El sanatorio Mater Dei de Buenos Aires, donde la anciana falleció el 26 de julio, integra el número creciente de centros médicos de Argentina que permiten a los allegados de ciertos enfermos de COVID-19 acompañarlos durante su internación y, en última instancia, tener la posibilidad de despedirse de ellos en el lecho de muerte, poniendo a un lado la práctica generalizada de evitar la cercanía física con los infectados debido a la alta contagiosidad del nuevo coronavirus.
Para ello, adoptando protocolos aplicados en España y Brasil, aplica severas medidas sanitarias con el fin de garantizar la protección adecuada de los visitantes, a los que entrenan previamente en el uso de máscaras, camisolines, guantes, pantallas y otros dispositivos. Estas políticas de mayor empatía con pacientes y familiares que no se registran en la mayor parte de la región están más presentes en Argentina en momentos en que han aumentado los contagios y los fallecidos.
Desde que la pandemia impactó en el país sudamericano en marzo, se han registrado cerca de 350.000 infectados y más de 7.000 muertos.
Al contrario que Briceño, la también pediatra Fernanda Mariotti se sintió atormentada luego de la experiencia que vivió con su madre, Martha Pedrotti, quien se contagió en el geriátrico donde residía y fue internada el mes pasado en otro sanatorio capitalino con un cuadro leve de COVID-19.
Anegada en lágrimas, Mariotti contó a AP que le pidió insistentemente al médico que seguía el cuadro de la anciana mujer que le permitiera visitarla, ya que el aislamiento la alteraba profundamente, tal como percibía cuando hablaba con ella por teléfono. Sin embargo, Mariotti siempre se topaba con la misma respuesta como un muro infranqueable: el protocolo de ese lugar lo prohibía.
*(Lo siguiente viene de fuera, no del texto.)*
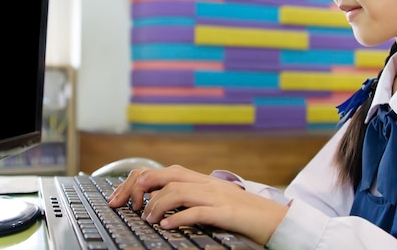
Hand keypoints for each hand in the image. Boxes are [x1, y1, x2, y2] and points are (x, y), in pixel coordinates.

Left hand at [107, 165, 287, 244]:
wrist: (276, 219)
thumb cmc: (243, 213)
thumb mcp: (213, 200)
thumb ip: (190, 197)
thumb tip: (158, 203)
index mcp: (200, 179)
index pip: (162, 171)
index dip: (137, 180)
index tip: (120, 198)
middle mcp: (205, 183)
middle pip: (164, 175)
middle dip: (137, 188)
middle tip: (122, 205)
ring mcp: (216, 196)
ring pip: (177, 191)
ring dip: (156, 205)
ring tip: (147, 219)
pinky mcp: (227, 212)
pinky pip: (198, 211)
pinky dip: (179, 218)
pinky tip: (167, 226)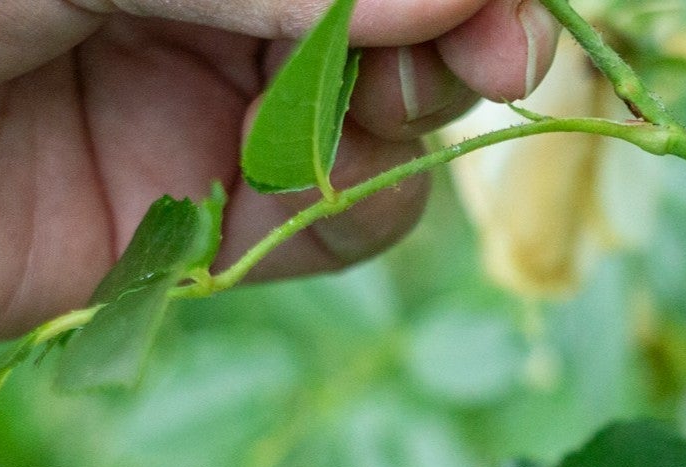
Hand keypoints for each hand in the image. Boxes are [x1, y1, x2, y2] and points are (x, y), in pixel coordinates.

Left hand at [0, 1, 559, 364]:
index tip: (501, 9)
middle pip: (401, 15)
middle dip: (458, 36)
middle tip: (486, 61)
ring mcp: (199, 101)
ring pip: (379, 120)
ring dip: (404, 127)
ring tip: (361, 132)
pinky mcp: (184, 224)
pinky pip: (320, 226)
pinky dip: (346, 217)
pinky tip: (306, 202)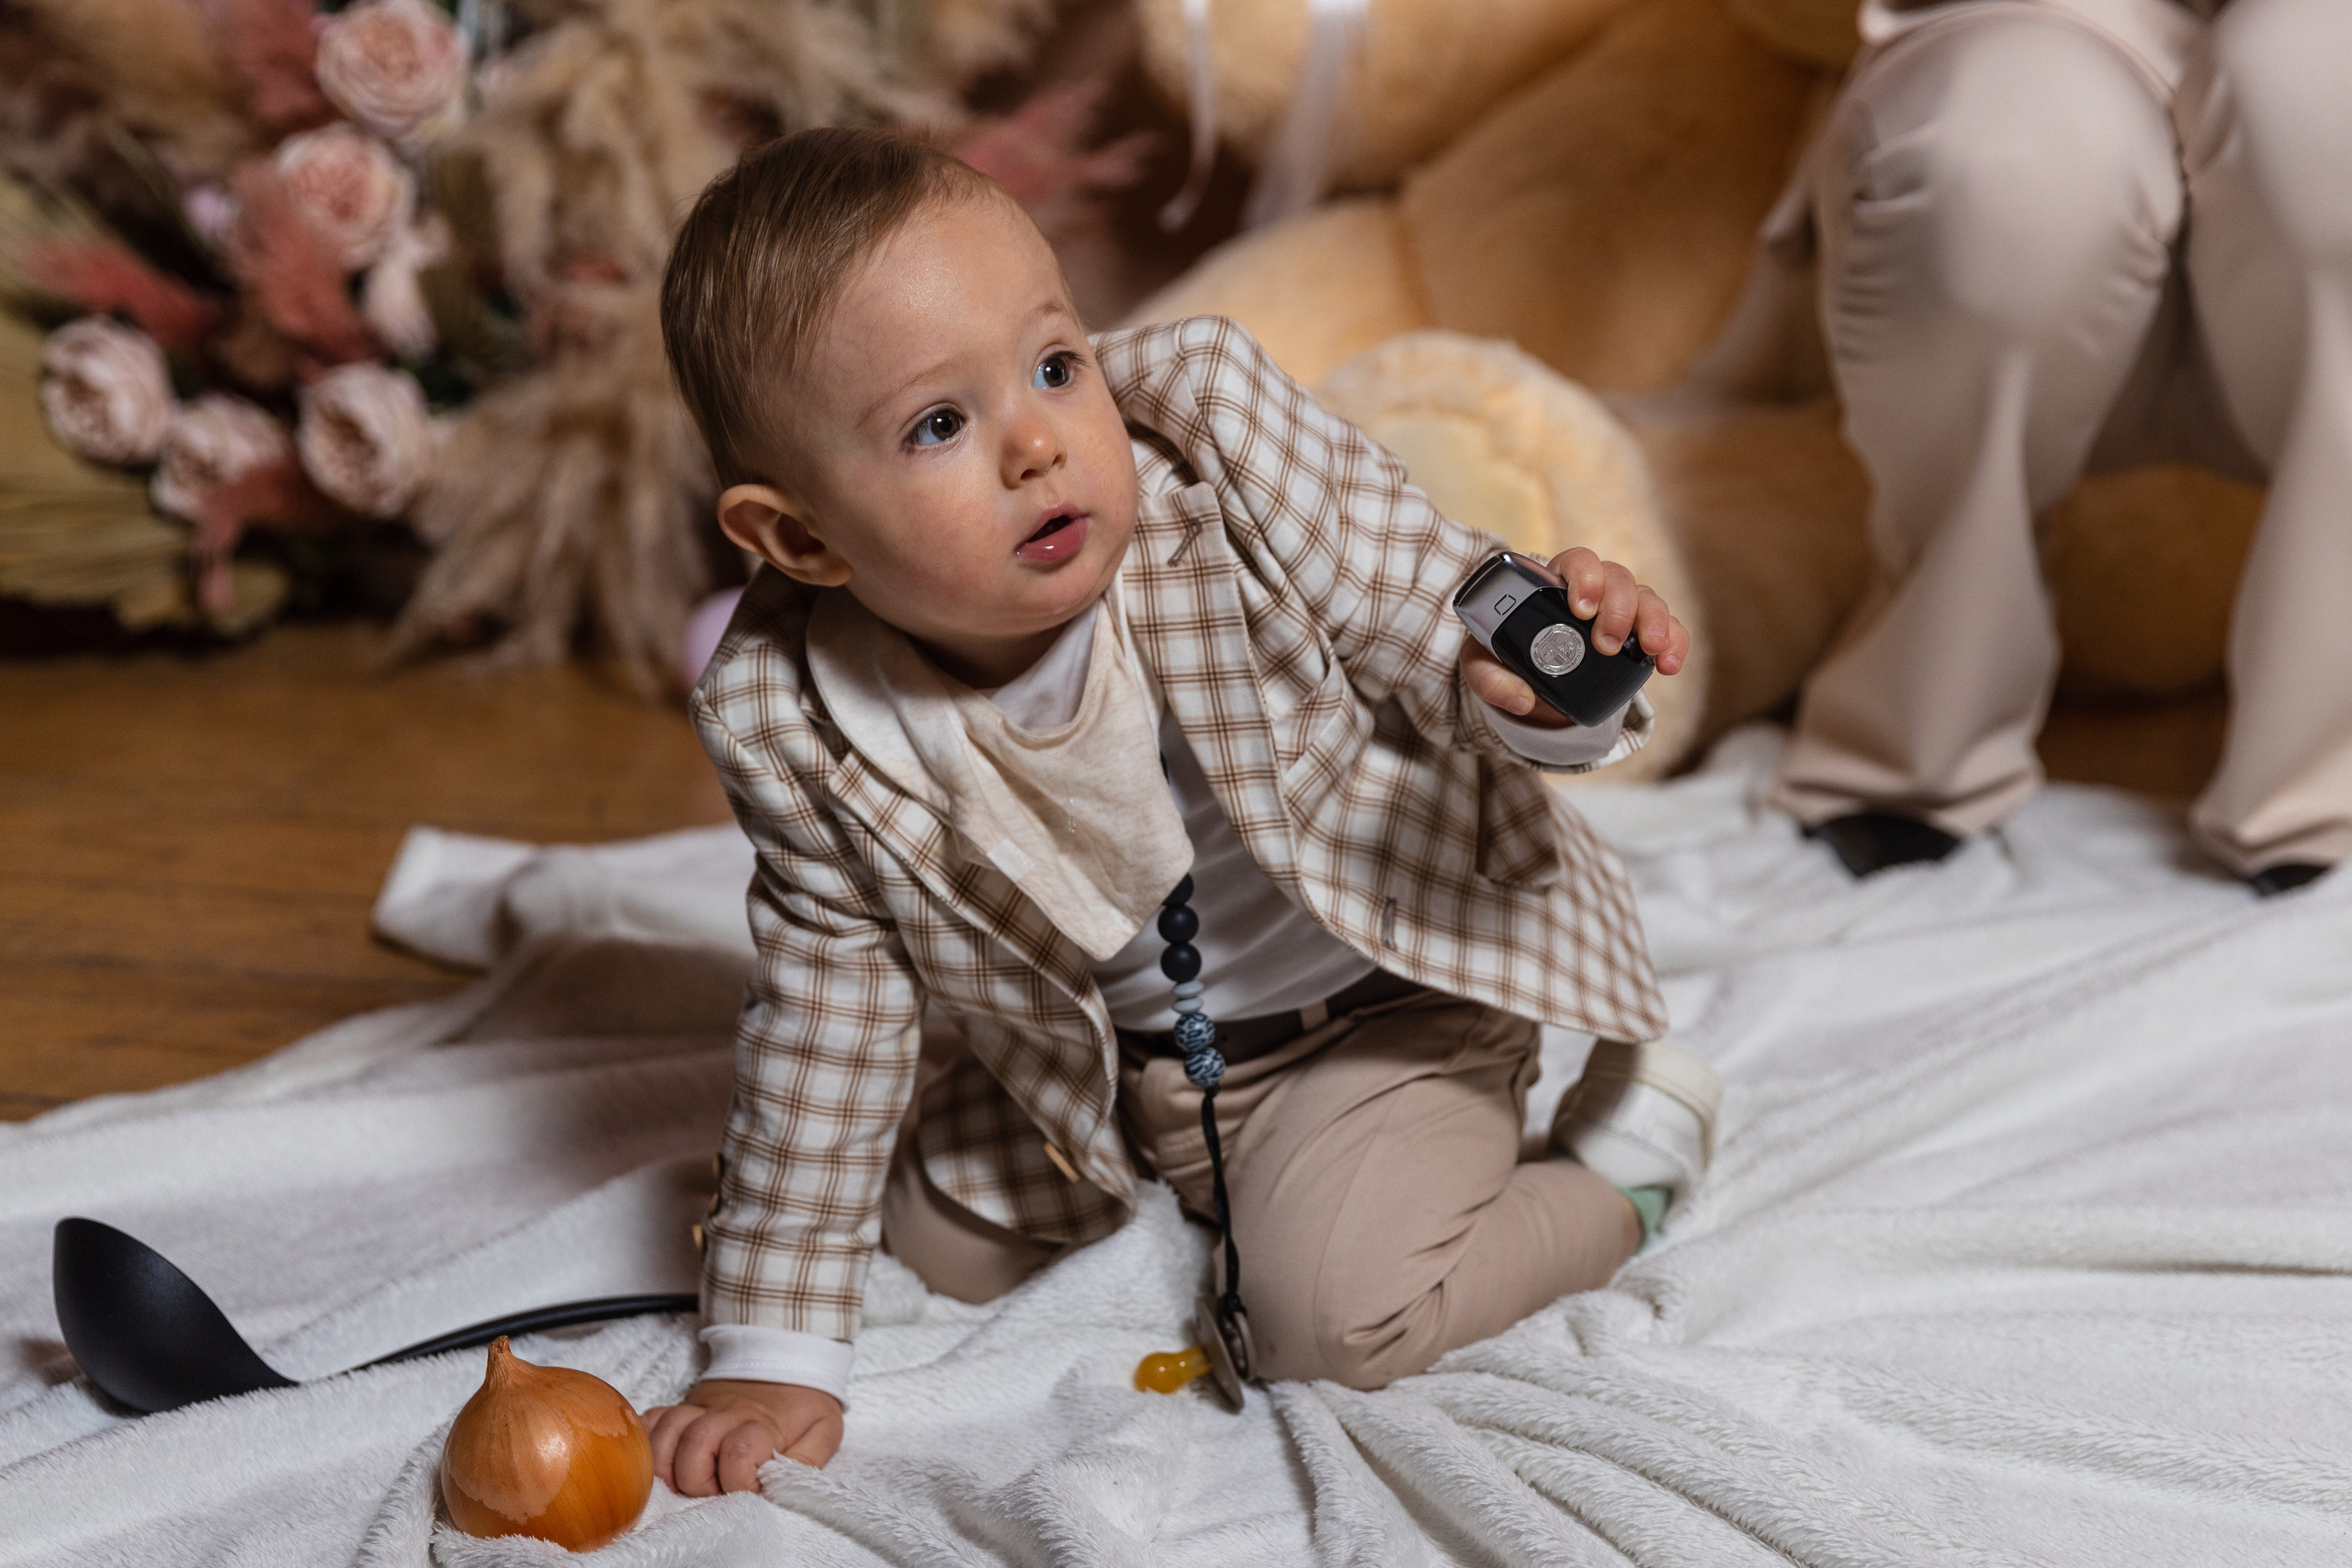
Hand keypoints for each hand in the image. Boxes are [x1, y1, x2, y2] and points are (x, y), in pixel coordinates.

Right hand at [642, 1379, 843, 1494]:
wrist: (788, 1356)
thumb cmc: (804, 1402)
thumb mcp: (824, 1429)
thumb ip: (807, 1460)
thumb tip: (780, 1487)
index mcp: (762, 1422)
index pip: (739, 1453)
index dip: (740, 1482)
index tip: (751, 1489)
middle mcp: (725, 1412)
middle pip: (694, 1447)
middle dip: (699, 1480)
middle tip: (715, 1488)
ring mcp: (698, 1406)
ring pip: (665, 1433)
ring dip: (667, 1466)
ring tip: (685, 1480)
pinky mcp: (682, 1404)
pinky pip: (650, 1420)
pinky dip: (647, 1442)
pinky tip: (660, 1460)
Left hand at [1461, 547, 1689, 728]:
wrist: (1530, 675)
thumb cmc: (1504, 655)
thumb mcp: (1483, 665)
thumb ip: (1489, 678)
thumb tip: (1520, 700)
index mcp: (1553, 582)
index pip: (1577, 561)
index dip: (1585, 578)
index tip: (1580, 608)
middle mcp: (1594, 589)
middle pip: (1618, 578)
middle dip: (1618, 608)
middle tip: (1606, 644)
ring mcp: (1622, 609)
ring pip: (1648, 598)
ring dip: (1654, 621)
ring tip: (1652, 651)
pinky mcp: (1641, 634)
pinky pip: (1669, 629)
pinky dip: (1676, 642)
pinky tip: (1671, 665)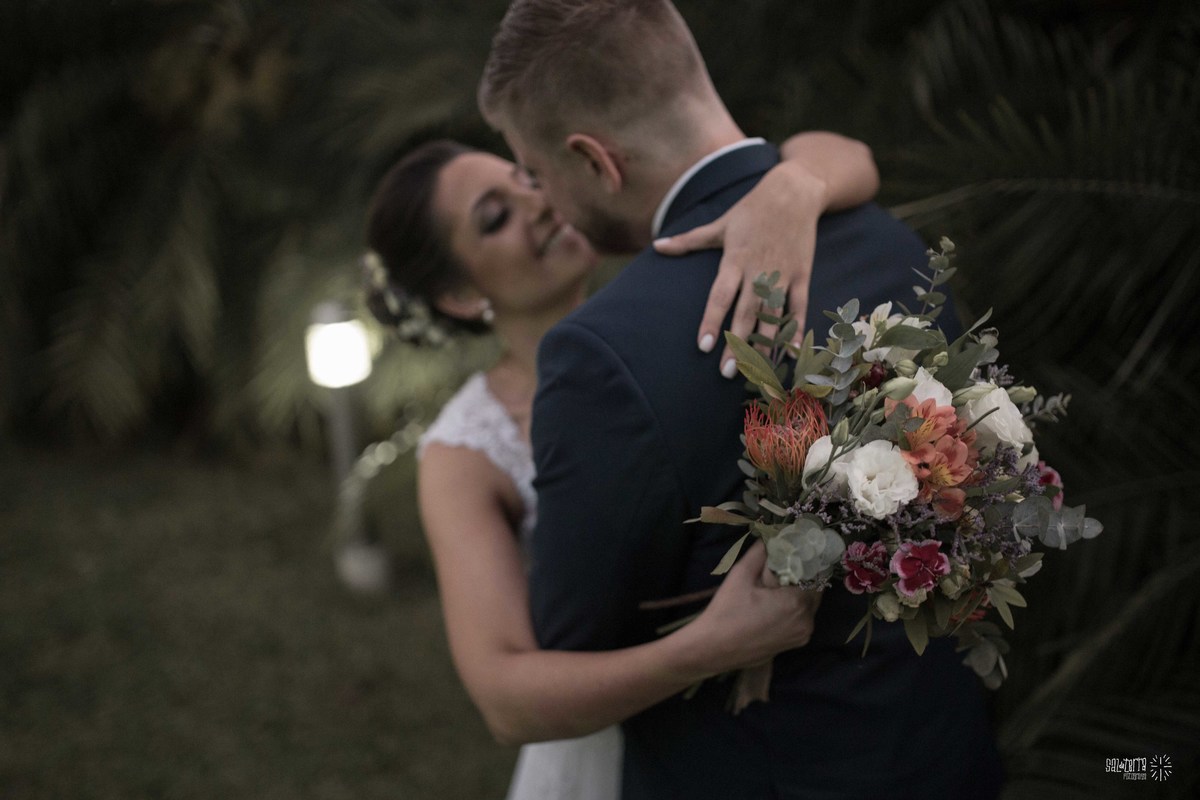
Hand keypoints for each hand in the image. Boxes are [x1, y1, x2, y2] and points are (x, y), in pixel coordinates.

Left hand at [654, 160, 826, 377]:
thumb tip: (656, 246)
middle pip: (746, 313)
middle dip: (738, 344)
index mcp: (735, 260)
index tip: (703, 346)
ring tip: (758, 372)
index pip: (720, 296)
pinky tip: (790, 353)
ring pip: (773, 315)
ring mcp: (782, 274)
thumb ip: (688, 241)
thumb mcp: (719, 224)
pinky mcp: (801, 275)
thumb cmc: (751, 209)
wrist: (794, 191)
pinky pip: (799, 307)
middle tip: (729, 373)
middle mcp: (758, 271)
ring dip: (765, 344)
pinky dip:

La mujer está convencida de que finalmente su madre murió el 20 de julio de insuficiencia cardiaca en gran parte gatillada “por la pena y el miedo” de sentirse separada de su familia. Para esta médica de 53 años, la pandemia vino a poner a prueba a la sociedad para discernir “cuáles son las prioridades” y la importancia de morir dignamente, y está difundiendo su experiencia para contribuir a que se modifiquen las “frías” prácticas por las cuales los pacientes pierden el contacto físico con sus allegados.
Mariotti, desolada por lo ocurrido, escribió una carta contando su experiencia con gran repercusión en redes sociales que provocó que compatriotas y ciudadanos de países como Chile o Perú le narraran “las mismas historias de la desolación, de gente que decía mi familiar entró caminando y luego no lo vi más hasta que me llamaron y me dijeron que estaba muerto”.
La mujer transformó la carta en una petición en la plataforma change.org para humanizar el trato con aquellos pacientes con “necesidades especiales” como los de edad avanzada o con trastornos previos que necesitan mayor asistencia, la cual puede ser brindada por un familiar con el que se internan conjuntamente.
“El miedo nunca es buen consejero cuando convierte al prójimo en factor de riesgo, en amenaza”, dice en su propuesta, que cuenta hasta ahora con más de 25.000 adherentes.